- Interactive map of Ungoggo
- Ungoggo Location in Nigeria
- Coordinates: 12°05′26″N 8°29′48″E﻿ / ﻿12.0906°N 8.4967°E
- Country: Nigeria
- State: Kano State

Area
- • Total: 204 km^{2} (79 sq mi)

Population (2006 census)
- • Total: 369,657
- • Density: 1,810/km^{2} (4,690/sq mi)
- • Religions: Islam Christianity (minority)
- Time zone: UTC+1 (WAT)
- 3-digit postal code prefix: 700
- ISO 3166 code: NG.KN.UN

= Ungogo =

Ungoggo is a town and Local Government Area in Kano State, Nigeria. Its Secretariat are in the north of the city of Kano.

It has an area of 204 km^{2} and a population of 369,657 at the 2006 census.

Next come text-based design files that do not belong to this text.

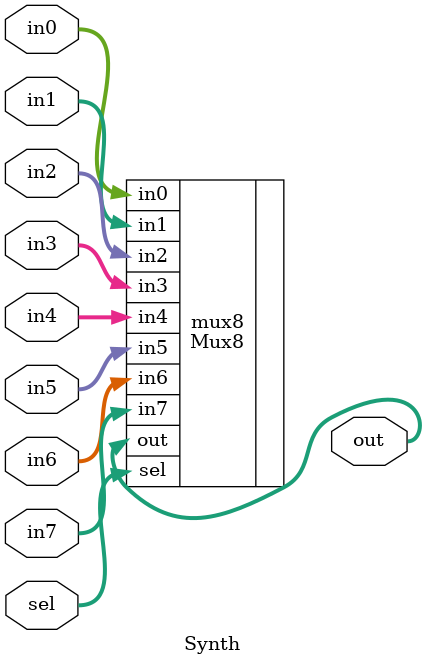
<source format=v>
/**@file
 * @brief     Top Synthesis module for Mux
 * @author    Igor Lesik
 * @copyright Igor Lesik 2015
 *
 */

module Synth #(parameter W=8)
(
  input [W-1:0] in0,
  input [W-1:0] in1,
  input [W-1:0] in2,
  input [W-1:0] in3,
  input [W-1:0] in4,
  input [W-1:0] in5,
  input [W-1:0] in6,
  input [W-1:0] in7,

  input [3-1:0] sel,
  output [W-1:0] out
);

  Mux8 #(.WIDTH(W)) mux8(
      .in0(in0), .in1(in1), .in2(in2), .in3(in3),
      .in4(in4), .in5(in5), .in6(in6), .in7(in7),
      .sel(sel), .out(out));

endmodule: Synth

</source>
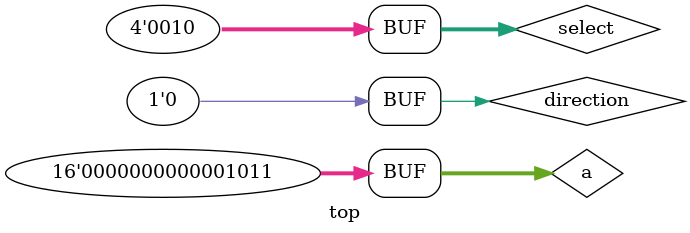
<source format=v>
`include "bshift.v"
module top;
reg [15:0]a;
reg [3:0]select;
reg direction;
wire [15:0]out;

bshift b1(a,select,direction,out);

initial begin
    a=16'd11; select=4'd2; direction=1'b0;
end

initial begin
    $monitor("a=%b   out=%b",a,out);
end
endmodule
</source>
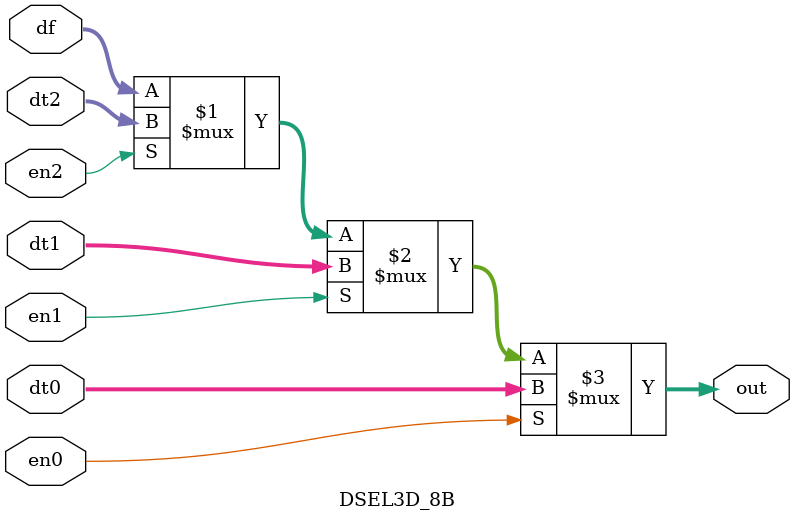
<source format=v>
/***********************************************
    "FPGA NinjaKun" for MiSTer

					Copyright (c) 2011,19 MiSTer-X
************************************************/
module FPGA_NINJAKUN
(
	input          RESET,      // RESET
	input          MCLK,       // Master Clock (48.0MHz)

	input	  [7:0]	CTR1,			// Control Panel
	input	  [7:0]	CTR2,

	input	  [7:0]	DSW1,			// DipSW
	input	  [7:0]	DSW2,
	
	input   [8:0]  PH,         // PIXEL H
	input   [8:0]  PV,         // PIXEL V

	output         PCLK,       // PIXEL CLOCK
	output  [7:0]  POUT,       // PIXEL OUT

	output [15:0]  SNDOUT,		// Sound Output (LPCM unsigned 16bits)


	input				ROMCL,		// Downloaded ROM image
	input  [16:0] 	ROMAD,
	input   [7:0]	ROMDT,
	input				ROMEN
);

wire			VCLKx4, VCLK;
wire			VRAMCL, CLK24M, CLK12M, CLK6M, CLK3M;
NINJAKUN_CLKGEN clkgen
(
	MCLK,
	VCLKx4, VCLK,
	VRAMCL, PCLK,
	CLK24M, CLK12M, CLK6M, CLK3M
);

wire [15:0] CPADR;
wire  [7:0] CPODT, CPIDT;
wire        CPRED, CPWRT, VBLK;
NINJAKUN_MAIN main (
	RESET, CLK24M, CLK3M, VBLK, CTR1, CTR2, 
	CPADR, CPODT, CPIDT, CPRED, CPWRT,
	ROMCL, ROMAD, ROMDT, ROMEN
);

wire  [9:0] FGVAD, BGVAD;
wire [15:0] FGVDT, BGVDT;
wire [10:0] SPAAD;
wire  [7:0] SPADT;
wire  [8:0] PALET;
wire  [7:0] SCRPX, SCRPY;

NINJAKUN_IO_VIDEO iovid (
   CLK24M,CLK3M,RESET,
	VRAMCL,VCLKx4,VCLK,PH,PV,
	CPADR,CPODT,CPIDT,CPRED,CPWRT,
 	DSW1,DSW2,
	VBLK,POUT,SNDOUT,
	ROMCL,ROMAD,ROMDT,ROMEN
);

endmodule


module NINJAKUN_MAIN
(
	input				RESET,
	input				CLK24M,
	input				CLK3M,
	input				VBLK,

	input	  [7:0]	CTR1,
	input	  [7:0]	CTR2,

	output [15:0]	CPADR,
	output  [7:0]	CPODT,
	input	  [7:0]	CPIDT,
	output			CPRED,
	output			CPWRT,
	
	input				ROMCL,
	input  [16:0]	ROMAD,
	input	  [7:0]	ROMDT,
	input				ROMEN
);

wire	SHCLK = CLK24M;
wire	INPCL = CLK24M;

wire	CP0IQ, CP0IQA;
wire	CP1IQ, CP1IQA;
NINJAKUN_IRQGEN irqgen( CLK3M, VBLK, CP0IQA, CP1IQA, CP0IQ, CP1IQ );

wire			CP0CL, CP1CL;
wire [15:0]	CP0AD, CP1AD;
wire  [7:0]	CP0OD, CP1OD;
wire  [7:0] CP0DT, CP1DT;
wire  [7:0]	CP0ID, CP1ID;
wire			CP0RD, CP1RD;
wire			CP0WR, CP1WR;
Z80IP cpu0( RESET, CP0CL, CP0AD, CP0DT, CP0OD, CP0RD, CP0WR, CP0IQ, CP0IQA );
Z80IP cpu1( RESET, CP1CL, CP1AD, CP1DT, CP1OD, CP1RD, CP1WR, CP1IQ, CP1IQA );

NINJAKUN_CPUMUX ioshare(
	SHCLK, CPADR, CPODT, CPIDT, CPRED, CPWRT,
	CP0CL, CP0AD, CP0OD, CP0ID, CP0RD, CP0WR,
	CP1CL, CP1AD, CP1OD, CP1ID, CP1RD, CP1WR
);

wire CS_SH0, CS_SH1, CS_IN0, CS_IN1;
wire SYNWR0, SYNWR1;
NINJAKUN_ADEC adec(
	CP0AD, CP0WR,
	CP1AD, CP1WR,

	CS_IN0, CS_IN1,
	CS_SH0, CS_SH1,

	SYNWR0, SYNWR1
);


wire [7:0] ROM0D, ROM1D;
NJC0ROM cpu0i( SHCLK, CP0AD, ROM0D, ROMCL,ROMAD,ROMDT,ROMEN );
NJC1ROM cpu1i( SHCLK, CP1AD, ROM1D, ROMCL,ROMAD,ROMDT,ROMEN );


wire [7:0] SHDT0, SHDT1;
DPRAM800	shmem(
	SHCLK, {  CP0AD[10] ,CP0AD[9:0]}, CS_SH0 & CP0WR, CP0OD, SHDT0,
	SHCLK, {(~CP1AD[10]),CP1AD[9:0]}, CS_SH1 & CP1WR, CP1OD, SHDT1
);

wire [7:0] INPD0, INPD1;
NINJAKUN_INP inps(
	INPCL,
	RESET,

	CTR1,CTR2,

	VBLK, 

	CP0AD[1:0],
	CP0OD[7:6],
	SYNWR0,

	CP1AD[1:0],
	CP1OD[7:6],
	SYNWR1,

	INPD0,
	INPD1
);

DSEL3D_8B cdt0(
	CP0DT,  CP0ID,
	CS_IN0, INPD0,
	CS_SH0, SHDT0,
	(~CP0AD[15]), ROM0D
);

DSEL3D_8B cdt1(
	CP1DT,  CP1ID,
	CS_IN1, INPD1,
	CS_SH1, SHDT1,
	(~CP1AD[15]), ROM1D
);

endmodule


module NINJAKUN_IRQGEN
( 
	input			CLK,
	input			VBLK,

	input			IRQ0_ACK,
	input			IRQ1_ACK,

	output reg	IRQ0,
	output reg	IRQ1
);

`define CYCLES 12500		// 1/240sec.

reg  pVBLK;
wire VBTG = VBLK & (pVBLK^VBLK);

reg [13:0] cnt;
wire IRQ1_ACT = (cnt == 1);
wire CNTR_RST = (cnt == `CYCLES)|VBTG;

always @( posedge CLK ) begin
	if (VBTG)	  IRQ0 <= 1'b1;
	if (IRQ1_ACT) IRQ1 <= 1'b1;

	if (IRQ0_ACK) IRQ0 <= 1'b0;
	if (IRQ1_ACK) IRQ1 <= 1'b0;

	cnt   <= CNTR_RST ? 0 : (cnt+1);
	pVBLK <= VBLK;
end

endmodule 


module DSEL3D_8B
(
	output [7:0] out,
	input  [7:0] df,

	input			 en0,
	input	 [7:0] dt0,
	input			 en1,
	input	 [7:0] dt1,
	input			 en2,
	input	 [7:0] dt2
);

assign out = en0 ? dt0 :
				 en1 ? dt1 :
				 en2 ? dt2 :
				 df;

endmodule


</source>
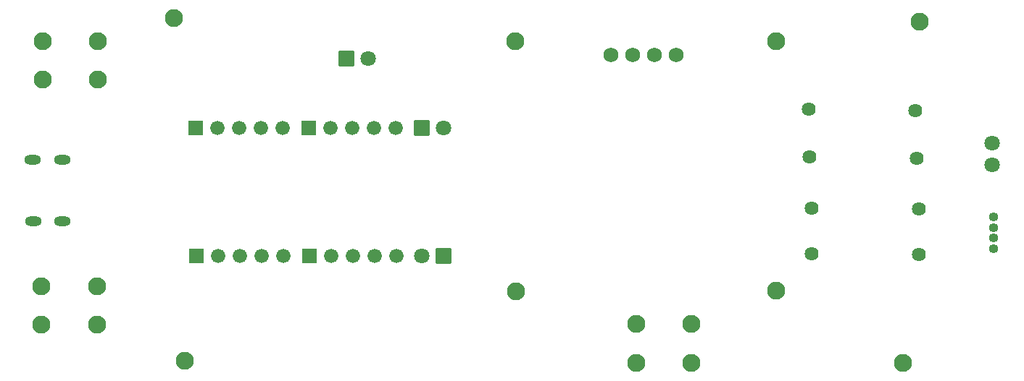
<source format=gbs>
G04 Layer: BottomSolderMaskLayer*
G04 EasyEDA v6.5.51, 2026-01-08 14:15:24*
G04 8ef0b08dc1df4c4d9fe98ab44df64a74,135c0aa5003143b9a617c0a099cfb315,10*
G04 Gerber Generator version 0.2*
G04 Scale: 100 percent, Rotated: No, Reflected: No *
G04 Dimensions in millimeters *
G04 leading zeros omitted , absolute positions ,4 integer and 5 decimal *
%FSLAX45Y45*%
%MOMM*%

%AMMACRO1*4,1,8,-0.8085,-0.8382,-0.8382,-0.8082,-0.8382,0.8085,-0.8085,0.8382,0.8082,0.8382,0.8382,0.8085,0.8382,-0.8082,0.8082,-0.8382,-0.8085,-0.8382,0*%
%AMMACRO2*4,1,8,-0.871,-0.9007,-0.9007,-0.8707,-0.9007,0.871,-0.871,0.9007,0.8707,0.9007,0.9007,0.871,0.9007,-0.8707,0.8707,-0.9007,-0.871,-0.9007,0*%
%AMMACRO3*4,1,8,-0.871,-0.9008,-0.9007,-0.8708,-0.9007,0.8711,-0.871,0.9008,0.8707,0.9008,0.9007,0.8711,0.9007,-0.8708,0.8707,-0.9008,-0.871,-0.9008,0*%
%ADD10C,1.6764*%
%ADD11MACRO1*%
%ADD12MACRO2*%
%ADD13C,1.8016*%
%ADD14MACRO3*%
%ADD15C,2.1016*%
%ADD16C,0.0184*%
%ADD17O,1.101598X1.101598*%
%ADD18C,1.7516*%
%ADD19C,1.8032*%
%ADD20C,1.6256*%
%ADD21O,1.951609X1.151611*%

%LPD*%
D10*
G01*
X3556000Y2616200D03*
G01*
X3302000Y2616200D03*
G01*
X3048000Y2616200D03*
G01*
X2794000Y2616200D03*
D11*
G01*
X2540000Y2616200D03*
D10*
G01*
X2235200Y2616200D03*
G01*
X1981200Y2616200D03*
G01*
X1727200Y2616200D03*
G01*
X1473200Y2616200D03*
D11*
G01*
X1219200Y2616200D03*
D10*
G01*
X2247900Y1117600D03*
G01*
X1993900Y1117600D03*
G01*
X1739900Y1117600D03*
G01*
X1485900Y1117600D03*
D11*
G01*
X1231900Y1117600D03*
D10*
G01*
X3568700Y1117600D03*
G01*
X3314700Y1117600D03*
G01*
X3060700Y1117600D03*
G01*
X2806700Y1117600D03*
D11*
G01*
X2552700Y1117600D03*
D12*
G01*
X4114800Y1117600D03*
D13*
G01*
X3860800Y1117600D03*
D14*
G01*
X3860800Y2616187D03*
D13*
G01*
X4114800Y2616200D03*
D14*
G01*
X2984500Y3428987D03*
D13*
G01*
X3238500Y3429000D03*
D15*
G01*
X-566293Y3178606D03*
G01*
X83693Y3178606D03*
G01*
X83693Y3628593D03*
G01*
X-566293Y3628593D03*
G01*
X-578993Y308406D03*
G01*
X70993Y308406D03*
G01*
X70993Y758393D03*
G01*
X-578993Y758393D03*
G01*
X6367906Y-136093D03*
G01*
X7017893Y-136093D03*
G01*
X7017893Y313893D03*
G01*
X6367906Y313893D03*
D17*
G01*
X10541000Y1571802D03*
G01*
X10541000Y1446809D03*
G01*
X10541000Y1196797D03*
G01*
X10541000Y1321790D03*
D18*
G01*
X6832600Y3467227D03*
G01*
X6578600Y3467227D03*
G01*
X6324600Y3467227D03*
G01*
X6070600Y3466972D03*
D19*
G01*
X10528300Y2438400D03*
G01*
X10528300Y2184400D03*
D20*
G01*
X8382000Y2832100D03*
G01*
X9632010Y2819400D03*
G01*
X8394700Y2273300D03*
G01*
X9644710Y2260600D03*
G01*
X8420100Y1676400D03*
G01*
X9670110Y1663700D03*
G01*
X8420100Y1143000D03*
G01*
X9670110Y1130300D03*
D15*
G01*
X9677400Y3860800D03*
G01*
X1092200Y-114300D03*
G01*
X965200Y3898900D03*
G01*
X9486900Y-139700D03*
G01*
X4953000Y3632200D03*
G01*
X8001000Y3632200D03*
G01*
X4965700Y698500D03*
G01*
X8001000Y711200D03*
D21*
G01*
X-680491Y2237079D03*
G01*
X-335508Y1522095D03*
G01*
X-675512Y1522095D03*
G01*
X-335508Y2237079D03*
M02*

</source>
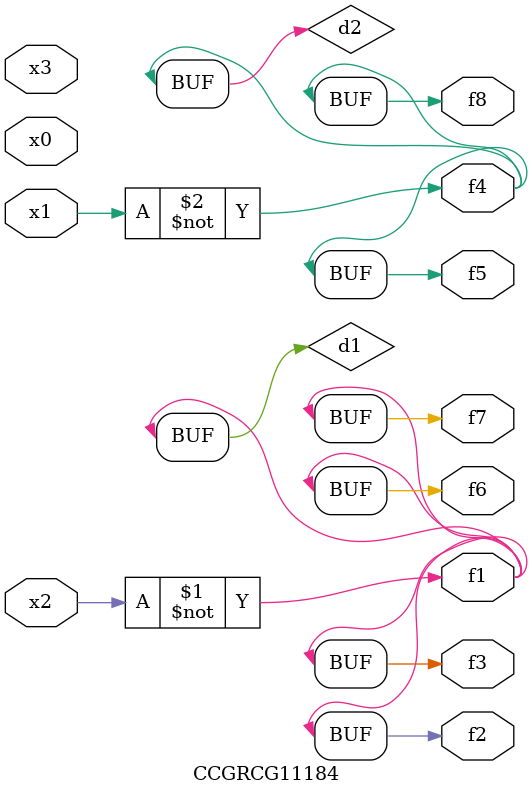
<source format=v>
module CCGRCG11184(
	input x0, x1, x2, x3,
	output f1, f2, f3, f4, f5, f6, f7, f8
);

	wire d1, d2;

	xnor (d1, x2);
	not (d2, x1);
	assign f1 = d1;
	assign f2 = d1;
	assign f3 = d1;
	assign f4 = d2;
	assign f5 = d2;
	assign f6 = d1;
	assign f7 = d1;
	assign f8 = d2;
endmodule

</source>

The postal code of the area is 700.

==Religion==
There two main religions in Ungogo Local Government Area are Islam and Christianity.

== Geography ==
The Ungogo Local Government Area has an average annual temperature of 33 degrees Celsius or 91 degrees Fahrenheit and a total area of 204 square kilometres or 79 square miles. The two main seasons in the Local Government Area are the dry and the rainy seasons, with an average humidity of 28% throughout the region.
=== Climate ===
In Ungogo, the year-round heat and partly overcast dry season contrast with the unpleasant wet season. The average annual temperature fluctuates between 56 F and 101 F; it is seldom higher than 106 F. From March 17 to May 27, the hot season, which has an average daily high temperature above 98 F, lasts for 2.3 months. May is the hottest month of the year in Ungogo, with typical high temperatures of 99 F and low temperatures of 77 F. The average daily high temperature during the 1.7-month mild season, which runs from December 6 to January 29, is below 88 F. With an average low temperature of 57 F and high temperature of 30 C, January is the coldest month of the year in Ungogo.